A refrigerant system is operable in either heating mode or cooling mode. The system is also provided with an economizer cycle that will function in either heating mode or cooling mode. A four-way valve assembly selectively communicates refrigerant from either an indoor heat exchanger or outdoor heat exchanger to an economizer heat exchanger. The valve assembly further includes a restriction for restricting a refrigerant flow downstream of the economizer heat exchanger. The valve assembly provides two distinct restrictions such that a different size restriction is presented to the flow in cooling and heating modes. In this way, a single valve assembly can provide both the required routing for the alternative heating and cooling modes, and at the same time allow for distinct restriction sizes for the two modes without the necessity of separate expansion devices, also improving overall system cost and reliability.

Description

    BACKGROUND OF THE INVENTION
  • This invention relates to a refrigerant system that may be utilized for operation in both a heating and cooling modes, and wherein an economizer cycle is provided in both modes.
  • Refrigerant systems provide cooled air in an air conditioning mode and a heated air in a heat pump mode. Essentially, the refrigerant flow through the system is reversed to provide the two distinct modes.
  • One modern development in refrigerant cycles is the inclusion of an economizer cycle. An economizer cycle taps a portion of a refrigerant flow downstream of the outdoor heat exchanger in the cooling mode or downstream of the indoor heat exchanger in the heating mode. The tapped refrigerant is used to subcool the main refrigerant flow. The tapped refrigerant passes through an economizer expansion device, where its temperature is reduced during the expansion process, and then through an economizer heat exchanger.
  • The subject of this invention is to combine a four-way reversing valve with a main expansion device in a refrigerant cycle that will preferably have a different size orifice to the refrigerant flow in cooling and heating modes. Having stand alone expansion devices may be undesirably expensive, as well as presents additional reliability concerns.

- _Short task_
Reproduce word for word the portion of the refrigerant system passage between "BACKGROUND OF THE" and "two distinct modes.", inclusive. Rely solely on the refrigerant system passage above.

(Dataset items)
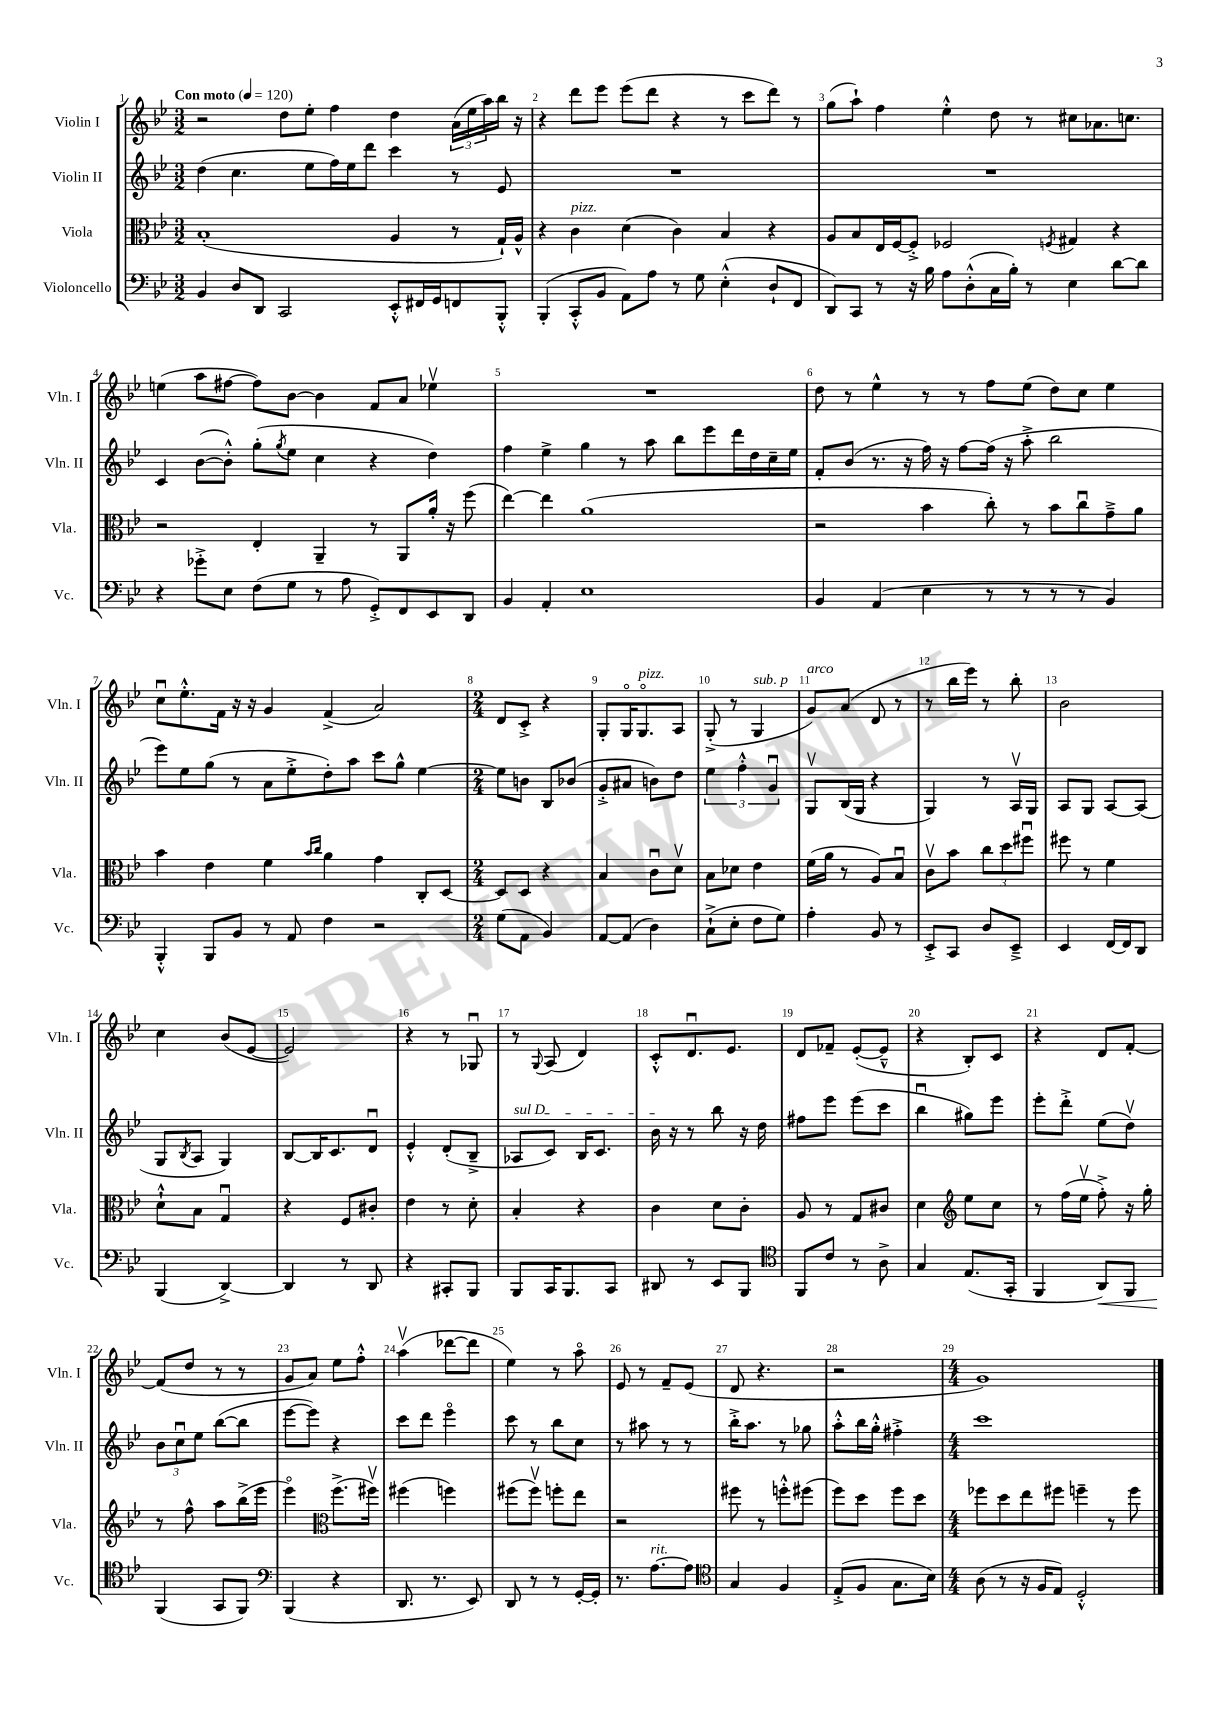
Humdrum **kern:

**kern	**kern	**kern	**kern
*staff4	*staff3	*staff2	*staff1
*clefF4	*clefC3	*clefG2	*clefG2
*k[b-e-]	*k[b-e-]	*k[b-e-]	*k[b-e-]
*M3/2	*M3/2	*M3/2	*M3/2
*MM120	*MM120	*MM120	*MM120
4BB-	(1B-'	(4dd	2r
8D	.	4.cc	.
8DD	.	.	.
2CC	.	.	8dd
.	.	8ee-	8ee-'
.	.	16ff)	4ff
.	.	16ee-	.
.	.	8ddd	.
8EE-'^^	4A	4ccc	4dd
16FF#	.	.	.
16GG	.	.	.
8FF	8r	8r	(24a
.	.	.	24ee-
.	.	.	24aa)
8BBB-'^^	16G`)	8e-	16bb-
.	16A^^	.	16r
=	=	=	=
(4BBB-'	4r	1.r	4r
8CC'^^	4c	.	8ddd
8BB-	.	.	8eee-
8AA)	(4d	.	(8eee-
8A	.	.	8ddd
8r	4c)	.	4r
8G	.	.	.
(4E-'^^	4B-	.	8r
.	.	.	8ccc
8D`	4r	.	8ddd)
8FF	.	.	8r
=	=	=	=
8DD)	8A	1.r	(8gg
8CC	8B-	.	8aa`)
8r	16E-	.	4ff
.	[16F	.	.
16r	8F'^]	.	.
16B-	.	.	.
8A	2F-	.	4ee-'^^
(8D'^^	.	.	.
16C	.	.	8dd
16B-')	.	.	.
8r	.	.	8r
.	8qF	.	.
4E-	4G#	.	8cc#
.	.	.	8.a-
[8d	4r	.	.
.	.	.	8.cc
8d]	.	.	.
=	=	=	=
4r	2r	4c	(4ee
8g-'^	.	([8b-	8aa
8E-	.	8b-'^^])	[8ff#
(8F	4E-'	(8gg'	8ff#])
.	.	8qgg	.
8G	.	8ee-	[8b-
8r	4AA~	4cc	4b-]
8A	.	.	.
8GG'^)	8r	4r	8f
8FF	8AA	.	8a
8EE-	16a'	4dd)	4ee-v
.	16r	.	.
8DD	(8ff	.	.
=	=	=	=
4BB-	[4ee-)	4ff	1.r
4AA'	4ee-]	4ee-^	.
1E-	(1a	4gg	.
.	.	8r	.
.	.	8aa	.
.	.	8bb-	.
.	.	8eee-	.
.	.	16ddd	.
.	.	16dd	.
.	.	16cc~	.
.	.	16ee-	.
=	=	=	=
4BB-	2r	8f'	8dd
.	.	(8b-	8r
(4AA	.	8.r	4ee-^^
.	.	16r	.
4E-	4b-	16ff)	8r
.	.	16r	.
.	.	[8ff	8r
8r	8cc')	(16ff]	8ff
.	.	16r	.
8r	8r	8aa'^	(8ee-
8r	8b-	2bb-	8dd)
8r	8ccu	.	8cc
4BB-)	8g~^	.	4ee-
.	8a	.	.
=	=	=	=
4BBB-'^^	4b-	8eee-)	8ccu
.	.	8ee-	8.ee-'^^
8BBB-	4e-	(8gg	.
.	.	.	16f
8BB-	.	8r	16r
.	.	.	16r
8r	4f	8a	4g
8AA	.	8ee-'^	.
.	16qqb-	.	.
.	16qqcc	.	.
4F	4a	8dd')	(4f^
.	.	8aa	.
2r	4g	8ccc	2a)
.	.	8gg^^	.
.	8C'	[4ee-	.
.	[8D	.	.
=	=	=	=
*M2/4	*M2/4	*M2/4	*M2/4
(8G	8D]	8ee-]	8d
8AA	8D	8b	8c'^
4BB-)	4r	8B-	4r
.	.	(8b-	.
=	=	=	=
[8AA	4B-	8g'^	8G'
(8AA]	.	8a#	16Go
.	.	.	8.Go
4D)	8cu	8b)	.
.	8dv	8dd	8A
=	=	=	=
(8C`^	8B-	6ee-	(8G'^
8E-'	8d-	.	8r
.	.	6ff'^^	.
8F	4e-	.	4G
.	.	6gu	.
8G)	.	.	.
=	=	=	=
4A'	(16f	8Gv	8g)
.	16a	.	.
.	8r	(16B-	(8a
.	.	16G	.
8BB-	8A)	4r	8d
8r	8B-u	.	8r
=	=	=	=
8EE-'^	8cv	4G)	8r
8CC	8b-	.	16bb-
.	.	.	16eee-)
8D	12cc	8r	8r
.	12dd	.	.
8EE-~^	.	16Av	8bb-'
.	12ff#u	.	.
.	.	16G	.
=	=	=	=
4EE-	8ff#	8A	2b-
.	8r	8G	.
[16FF	4f	[8A	.
16FF]	.	.	.
8DD	.	(8A]	.
=	=	=	=
(4BBB-	8d`^^	8G	4cc
.	.	8qB-	.
.	8B-	8A	.
[4DD^)	4Gu	4G)	(8b-
.	.	.	[8e-
=	=	=	=
4DD]	4r	[8B-	2e-])
.	.	16B-]	.
.	.	8.c	.
8r	8F	.	.
8DD	8c#'	8du	.
=	=	=	=
4r	4e-	4e-'^^	4r
8CC#'	8r	(8d'	8r
8BBB-	8d'	8B-~^	8G-u
=	=	=	=
8BBB-	4B-'	8A-	8r
.	.	.	8qqG
16CC	.	8c)	(8A
8.BBB-	.	.	.
.	4r	16B-	4d)
.	.	8.c	.
8CC	.	.	.
=	=	=	=
8DD#	4c	16b-	8c'^^
.	.	16r	.
8r	.	8r	8.du
8EE-	8d	8bb-	.
.	.	.	8.e-
8BBB-	8c'	16r	.
.	.	16dd	.
=	=	=	=
*clefC4	*	*	*
8FF	8A	8ff#	8d
8c	8r	8eee-	8f-~
8r	8G	(8eee-	([8e-'
8A^	8c#	8ccc	8e-~^^]
=	=	=	=
4G	4d	4bb-u	4r
*	*clefG2	*	*
(8.E-	8ee-	8gg#)	8B-')
.	8cc	8eee-	8c
16GG'	.	.	.
=	=	=	=
4FF	8r	8eee-'	4r
.	(16ff	8ddd'^	.
.	16ee-v	.	.
8AA)	8ff'^)	(8ee-	8d
8FF	16r	8ddv)	[8f'
.	16gg'	.	.
=	=	=	=
(4FF	8r	12b-	(8f]
.	.	12ccu	.
.	8ff^^	.	8dd
.	.	12ee-	.
8GG	8aa	([8bb-	8r
8FF)	(16bb-^	8bb-]	8r
.	16eee-	.	.
=	=	=	=
*clefF4	*	*	*
(4BBB-	4eee-o)	[8eee-	8g
.	.	8eee-])	8a)
*	*clefC3	*	*
4r	(8.ff^	4r	8ee-
.	.	.	8ff'^^
.	16ff#v)	.	.
=	=	=	=
8.DD	(4ff#	8ccc	(4aav
.	.	8ddd	.
8.r	.	.	.
.	4ff)	4eee-o	[8ddd-
8EE-)	.	.	8ddd-]
=	=	=	=
8DD	(8ff#	8ccc	4ee-)
8r	8ff#v)	8r	.
8r	8ff'	8bb-	8r
[16GG'	8ee-	8cc	8aao
16GG']	.	.	.
=	=	=	=
8.r	2r	8r	8e-
.	.	8aa#	8r
[8.A	.	.	.
.	.	8r	8f~
8A]	.	8r	(8e-
=	=	=	=
*clefC4	*	*	*
4G	8ff#	16bb-'^	8d
.	.	8.aa	.
.	8r	.	4.r
4F	8ff'^^	8r	.
.	(8ff#	8gg-	.
=	=	=	=
(8E-'^	8ff)	8aa'^^	2r
8F	8dd	16bb-	.
.	.	16gg'^^	.
8.G	8ff	4ff#'^	.
.	8dd	.	.
16B-)	.	.	.
=	=	=	=
*M4/4	*M4/4	*M4/4	*M4/4
(8A	8ff-	1ccc	1g)
8r	8dd	.	.
16r	8ee-	.	.
16F	.	.	.
8E-)	8ff#	.	.
2D'^^	4ff~	.	.
.	8r	.	.
.	8ff	.	.
==	==	==	==
*-	*-	*-	*-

- _Task response_
BACKGROUND OF THE INVENTION
  • This invention relates to a refrigerant system that may be utilized for operation in both a heating and cooling modes, and wherein an economizer cycle is provided in both modes.
  • Refrigerant systems provide cooled air in an air conditioning mode and a heated air in a heat pump mode. Essentially, the refrigerant flow through the system is reversed to provide the two distinct modes.